=== TASK GOAL ===
Set down every line of text in the records below word for word and in the same order. Leave the pictures out of your answer.

Transcribed page contents
● ● ●
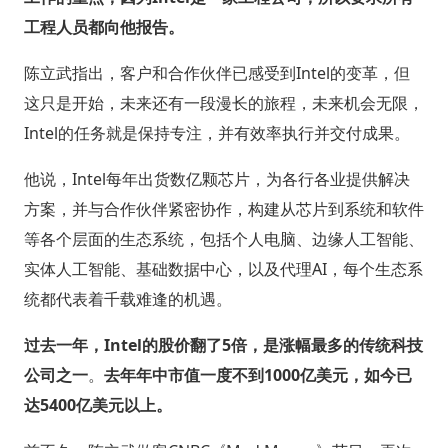
工程人员都向他报告。
陈立武指出，客户和合作伙伴已感受到Intel的变革，但
这只是开始，未来还有一段漫长的旅程，未来机会无限，
Intel的任务就是保持专注，并有效率执行并交付成果。
他说，Intel每年出货数亿颗芯片，为各行各业提供解决
方案，并与合作伙伴紧密协作，构建从芯片到系统和软件
等各个层面的生态系统，包括个人电脑、边缘人工智能、
实体人工智能、基础数据中心，以及代理AI，每个生态系
统都代表着千载难逢的机遇。
过去一年，Intel的股价翻了5倍，是涨幅最多的传统科技
公司之一
。
去年年中市值一度不到1000亿美元，如今已
达5400亿美元以上。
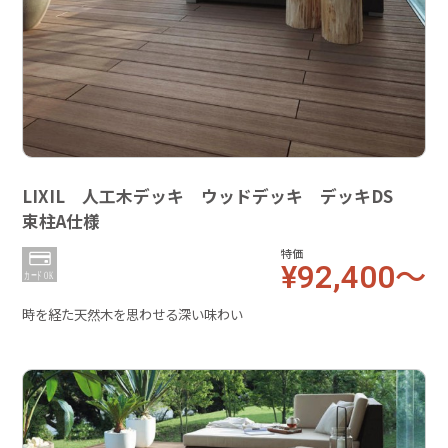
LIXIL 人工木デッキ ウッドデッキ デッキDS
束柱A仕様
特価
¥92,400～
時を経た天然木を思わせる深い味わい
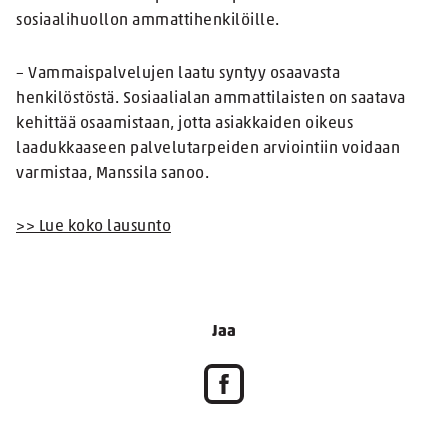
sosiaalihuollon ammattihenkilöille.
– Vammaispalvelujen laatu syntyy osaavasta
henkilöstöstä. Sosiaalialan ammattilaisten on saatava
kehittää osaamistaan, jotta asiakkaiden oikeus
laadukkaaseen palvelutarpeiden arviointiin voidaan
varmistaa, Manssila sanoo.
>> Lue koko lausunto
Jaa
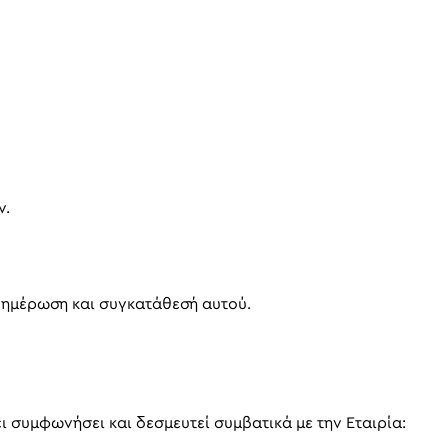
ν.
ενημέρωση και συγκατάθεσή αυτού.
 συμφωνήσει και δεσμευτεί συμβατικά με την Εταιρία:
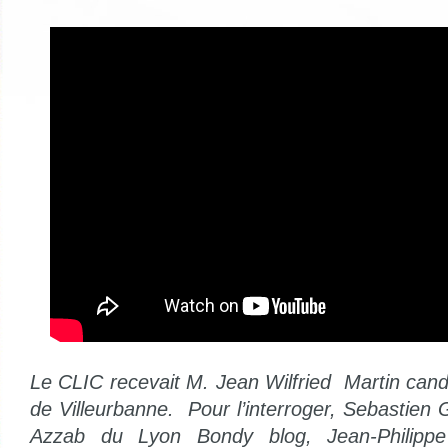
Le CLIC recevait M. Jean Wilfried Martin cand
de Villeurbanne. Pour l’interroger, Sebastien
Azzab du Lyon Bondy blog, Jean-Philippe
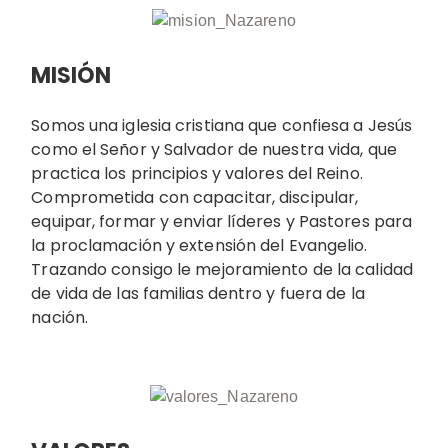
MISIÓN
Somos una iglesia cristiana que confiesa a Jesús
como el Señor y Salvador de nuestra vida, que
practica los principios y valores del Reino.
Comprometida con capacitar, discipular,
equipar, formar y enviar líderes y Pastores para
la proclamación y extensión del Evangelio.
Trazando consigo le mejoramiento de la calidad
de vida de las familias dentro y fuera de la
nación.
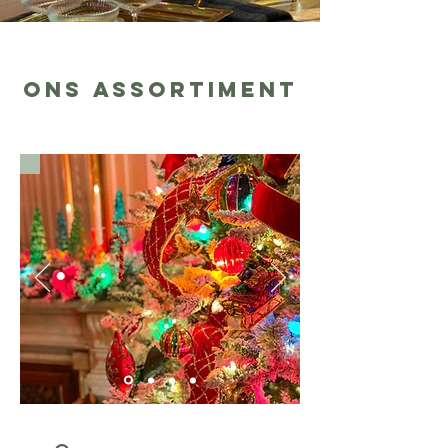
ons assortiment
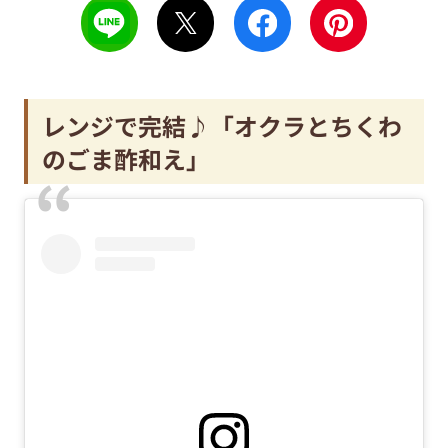
レンジで完結♪「
オクラとちくわ
のごま酢和え」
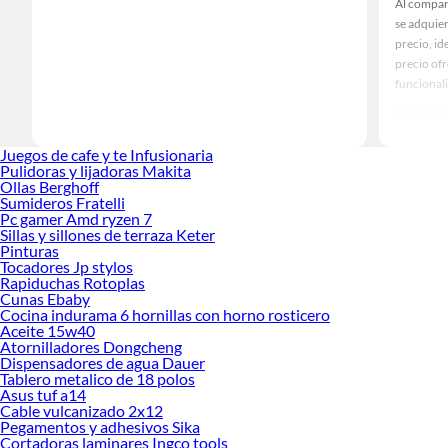
Al compar
se adquie
precio, id
precio of
funcionali
Explora nu
encontrará
en tu proy
Juegos de cafe y te Infusionaria
Pulidoras y lijadoras Makita
ideal para
Ollas Berghoff
Mat
Sumideros Fratelli
Pc gamer Amd ryzen 7
Bol
Sillas y sillones de terraza Keter
Cal
Pinturas
Com
Tocadores Jp stylos
Mor
Rapiduchas Rotoplas
Quí
Cunas Ebaby
Yes
Cocina indurama 6 hornillas con horno rosticero
Aceite 15w40
Atornilladores Dongcheng
Dispensadores de agua Dauer
Tablero metalico de 18 polos
Asus tuf a14
Cable vulcanizado 2x12
Pegamentos y adhesivos Sika
Cortadoras laminares Ingco tools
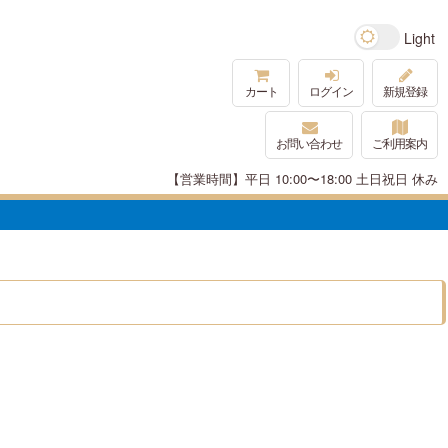
カート
ログイン
新規登録
お問い合わせ
ご利用案内
【営業時間】平日 10:00〜18:00 土日祝日 休み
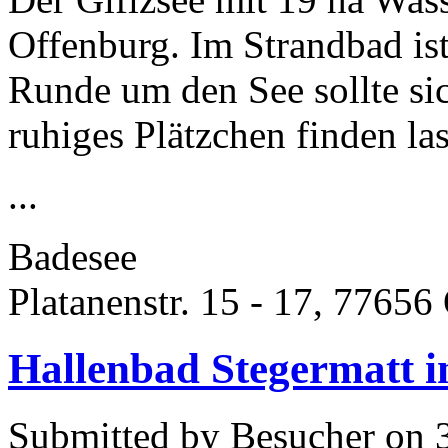
Offenburg. Im Strandbad ist
Runde um den See sollte si
ruhiges Plätzchen finden la
...
Badesee
Platanenstr. 15 - 17, 77656
Hallenbad Stegermatt i
Submitted by Besucher on 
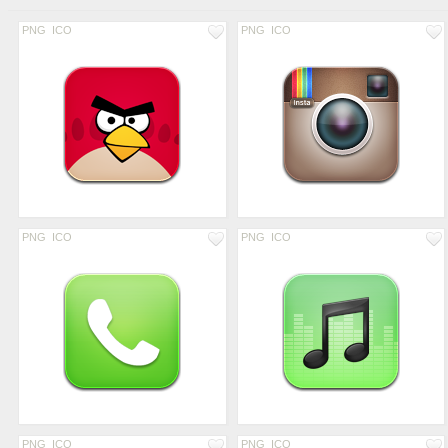
PNG
ICO
PNG
ICO
PNG
ICO
PNG
ICO
PNG
ICO
PNG
ICO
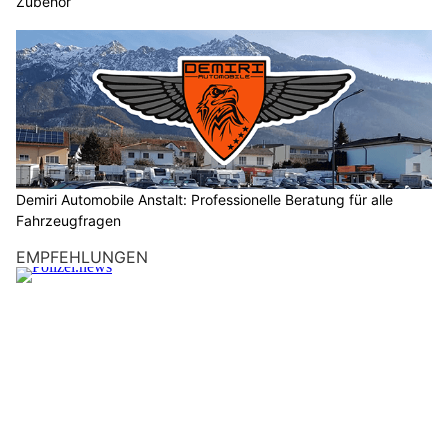
In der Nacht auf Samstag brach eine unbekannte Täterschaft
in ein Geschäftsgebäude in Schaan ein.
Es entstand beträchtlicher Sachschaden.
Weiterlesen
Eschen (FL): Unbekannte besprühen
Jugendtreff, Imbiss und Unterstände
28.05.26
VON
POLIZEI.NEWS REDAKTION
In Eschen ist es am vergangenen Wochenende
(23./24.5.2026) zu mehreren Sprayereien gekommen.
Dabei entstand Sachschaden in der Höhe von mehreren
tausend Franken. Die Landespolizei sucht Zeugen.
Weiterlesen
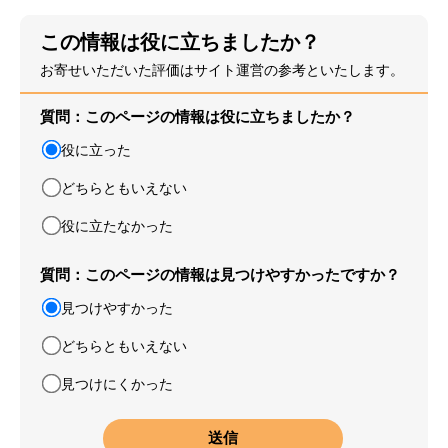
この情報は役に立ちましたか？
お寄せいただいた評価はサイト運営の参考といたします。
質問：このページの情報は役に立ちましたか？
役に立った
どちらともいえない
役に立たなかった
質問：このページの情報は見つけやすかったですか？
見つけやすかった
どちらともいえない
見つけにくかった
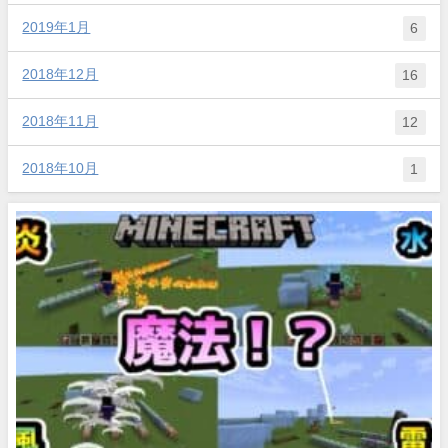
2019年1月
6
2018年12月
16
2018年11月
12
2018年10月
1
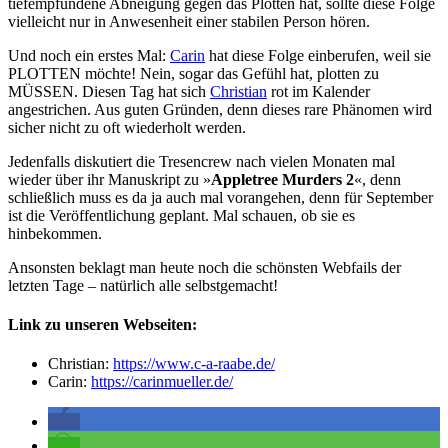
tiefempfundene Abneigung gegen das Plotten hat, sollte diese Folge
vielleicht nur in Anwesenheit einer stabilen Person hören.
Und noch ein erstes Mal:
Carin
hat diese Folge einberufen, weil sie
PLOTTEN möchte! Nein, sogar das Gefühl hat, plotten zu
MÜSSEN. Diesen Tag hat sich
Christian
rot im Kalender
angestrichen. Aus guten Gründen, denn dieses rare Phänomen wird
sicher nicht zu oft wiederholt werden.
Jedenfalls diskutiert die Tresencrew nach vielen Monaten mal
wieder über ihr Manuskript zu »
Appletree Murders 2
«, denn
schließlich muss es da ja auch mal vorangehen, denn für September
ist die Veröffentlichung geplant. Mal schauen, ob sie es
hinbekommen.
Ansonsten beklagt man heute noch die schönsten Webfails der
letzten Tage – natürlich alle selbstgemacht!
Link zu unseren Webseiten:
Christian:
https://www.c-a-raabe.de/
Carin:
https://carinmueller.de/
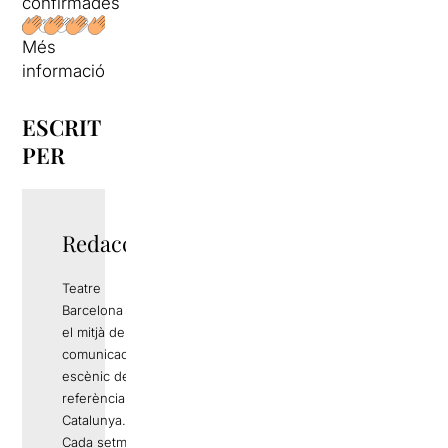
confirmades
Més
informació
ESCRIT
PER
Redacció
Teatre
Barcelona és
el mitjà de
comunicació
escènic de
referència a
Catalunya.
Cada setmana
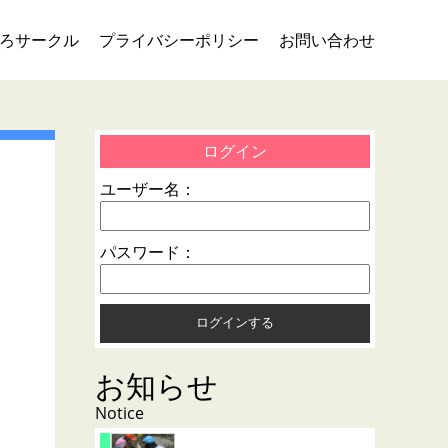
ろサークル
プライバシーポリシー
お問い合わせ
ログイン
ユーザー名：
パスワード：
お知らせ
Notice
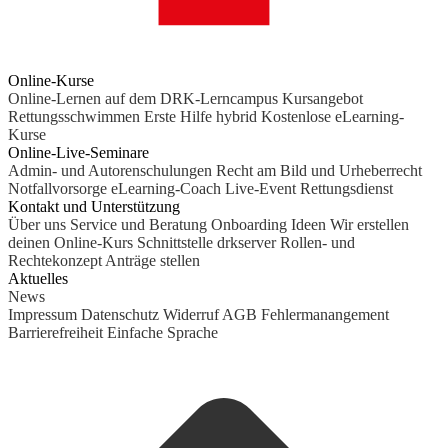
Online-Kurse
Online-Lernen auf dem DRK-Lerncampus
Kursangebot
Rettungsschwimmen
Erste Hilfe hybrid
Kostenlose eLearning-
Kurse
Online-Live-Seminare
Admin- und Autorenschulungen
Recht am Bild und Urheberrecht
Notfallvorsorge
eLearning-Coach
Live-Event Rettungsdienst
Kontakt und Unterstützung
Über uns
Service und Beratung
Onboarding Ideen
Wir erstellen
deinen Online-Kurs
Schnittstelle drkserver
Rollen- und
Rechtekonzept
Anträge stellen
Aktuelles
News
Impressum
Datenschutz
Widerruf
AGB
Fehlermanangement
Barrierefreiheit
Einfache Sprache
● ● ●
=== RESPONSE FOR THIS EXERCISE ===
工程人员都向他报告。
陈立武指出，客户和合作伙伴已感受到Intel的变革，但
这只是开始，未来还有一段漫长的旅程，未来机会无限，
Intel的任务就是保持专注，并有效率执行并交付成果。
他说，Intel每年出货数亿颗芯片，为各行各业提供解决
方案，并与合作伙伴紧密协作，构建从芯片到系统和软件
等各个层面的生态系统，包括个人电脑、边缘人工智能、
实体人工智能、基础数据中心，以及代理AI，每个生态系
统都代表着千载难逢的机遇。
过去一年，Intel的股价翻了5倍，是涨幅最多的传统科技
公司之一
。
去年年中市值一度不到1000亿美元，如今已
达5400亿美元以上。
LIXIL 人工木デッキ ウッドデッキ デッキDS
束柱A仕様
特価
¥92,400～
時を経た天然木を思わせる深い味わい
sosiaalihuollon ammattihenkilöille.
– Vammaispalvelujen laatu syntyy osaavasta
henkilöstöstä. Sosiaalialan ammattilaisten on saatava
kehittää osaamistaan, jotta asiakkaiden oikeus
laadukkaaseen palvelutarpeiden arviointiin voidaan
varmistaa, Manssila sanoo.
>> Lue koko lausunto
Jaa
ν.
ενημέρωση και συγκατάθεσή αυτού.
 συμφωνήσει και δεσμευτεί συμβατικά με την Εταιρία:
Le CLIC recevait M. Jean Wilfried Martin cand
de Villeurbanne. Pour l’interroger, Sebastien
Azzab du Lyon Bondy blog, Jean-Philippe
MISIÓN
Somos una iglesia cristiana que confiesa a Jesús
como el Señor y Salvador de nuestra vida, que
practica los principios y valores del Reino.
Comprometida con capacitar, discipular,
equipar, formar y enviar líderes y Pastores para
la proclamación y extensión del Evangelio.
Trazando consigo le mejoramiento de la calidad
de vida de las familias dentro y fuera de la
nación.
ons assortiment
レンジで完結♪「
オクラとちくわ
のごま酢和え」
Al compar
se adquie
precio, id
precio of
funcionali
Explora nu
encontrará
en tu proy
Juegos de cafe y te Infusionaria
Pulidoras y lijadoras Makita
ideal para
Ollas Berghoff
Mat
Sumideros Fratelli
Pc gamer Amd ryzen 7
Bol
Sillas y sillones de terraza Keter
Cal
Pinturas
Com
Tocadores Jp stylos
Mor
Rapiduchas Rotoplas
Quí
Cunas Ebaby
Yes
Cocina indurama 6 hornillas con horno rosticero
Aceite 15w40
Atornilladores Dongcheng
Dispensadores de agua Dauer
Tablero metalico de 18 polos
Asus tuf a14
Cable vulcanizado 2x12
Pegamentos y adhesivos Sika
Cortadoras laminares Ingco tools
カート
ログイン
新規登録
お問い合わせ
ご利用案内
【営業時間】平日 10:00〜18:00 土日祝日 休み
Offenburg. Im Strandbad ist
Runde um den See sollte si
ruhiges Plätzchen finden la
...
Badesee
Platanenstr. 15 - 17, 77656
Hallenbad Stegermatt i
Submitted by Besucher on 
PNG
ICO
PNG
ICO
PNG
ICO
PNG
ICO
PNG
ICO
PNG
ICO
In der Nacht auf Samstag brach eine unbekannte Täterschaft
in ein Geschäftsgebäude in Schaan ein.
Es entstand beträchtlicher Sachschaden.
Weiterlesen
Eschen (FL): Unbekannte besprühen
Jugendtreff, Imbiss und Unterstände
28.05.26
VON
POLIZEI.NEWS REDAKTION
In Eschen ist es am vergangenen Wochenende
(23./24.5.2026) zu mehreren Sprayereien gekommen.
Dabei entstand Sachschaden in der Höhe von mehreren
tausend Franken. Die Landespolizei sucht Zeugen.
Weiterlesen
この情報は役に立ちましたか？
お寄せいただいた評価はサイト運営の参考といたします。
質問：このページの情報は役に立ちましたか？
役に立った
どちらともいえない
役に立たなかった
質問：このページの情報は見つけやすかったですか？
見つけやすかった
どちらともいえない
見つけにくかった
2019年1月
6
2018年12月
16
2018年11月
12
2018年10月
1
tiefempfundene Abneigung gegen das Plotten hat, sollte diese Folge
vielleicht nur in Anwesenheit einer stabilen Person hören.
Und noch ein erstes Mal:
Carin
hat diese Folge einberufen, weil sie
PLOTTEN möchte! Nein, sogar das Gefühl hat, plotten zu
MÜSSEN. Diesen Tag hat sich
Christian
rot im Kalender
angestrichen. Aus guten Gründen, denn dieses rare Phänomen wird
sicher nicht zu oft wiederholt werden.
Jedenfalls diskutiert die Tresencrew nach vielen Monaten mal
wieder über ihr Manuskript zu »
Appletree Murders 2
«, denn
schließlich muss es da ja auch mal vorangehen, denn für September
ist die Veröffentlichung geplant. Mal schauen, ob sie es
hinbekommen.
Ansonsten beklagt man heute noch die schönsten Webfails der
letzten Tage – natürlich alle selbstgemacht!
Link zu unseren Webseiten:
Christian:
https://www.c-a-raabe.de/
Carin:
https://carinmueller.de/
confirmades
Més
informació
ESCRIT
PER
Redacció
Teatre
Barcelona és
el mitjà de
comunicació
escènic de
referència a
Catalunya.
Cada setmana
ろサークル
プライバシーポリシー
お問い合わせ
ログイン
ユーザー名：
パスワード：
お知らせ
Notice
Online-Kurse
Online-Lernen auf dem DRK-Lerncampus
Kursangebot
Rettungsschwimmen
Erste Hilfe hybrid
Kostenlose eLearning-
Kurse
Online-Live-Seminare
Admin- und Autorenschulungen
Recht am Bild und Urheberrecht
Notfallvorsorge
eLearning-Coach
Live-Event Rettungsdienst
Kontakt und Unterstützung
Über uns
Service und Beratung
Onboarding Ideen
Wir erstellen
deinen Online-Kurs
Schnittstelle drkserver
Rollen- und
Rechtekonzept
Anträge stellen
Aktuelles
News
Impressum
Datenschutz
Widerruf
AGB
Fehlermanangement
Barrierefreiheit
Einfache Sprache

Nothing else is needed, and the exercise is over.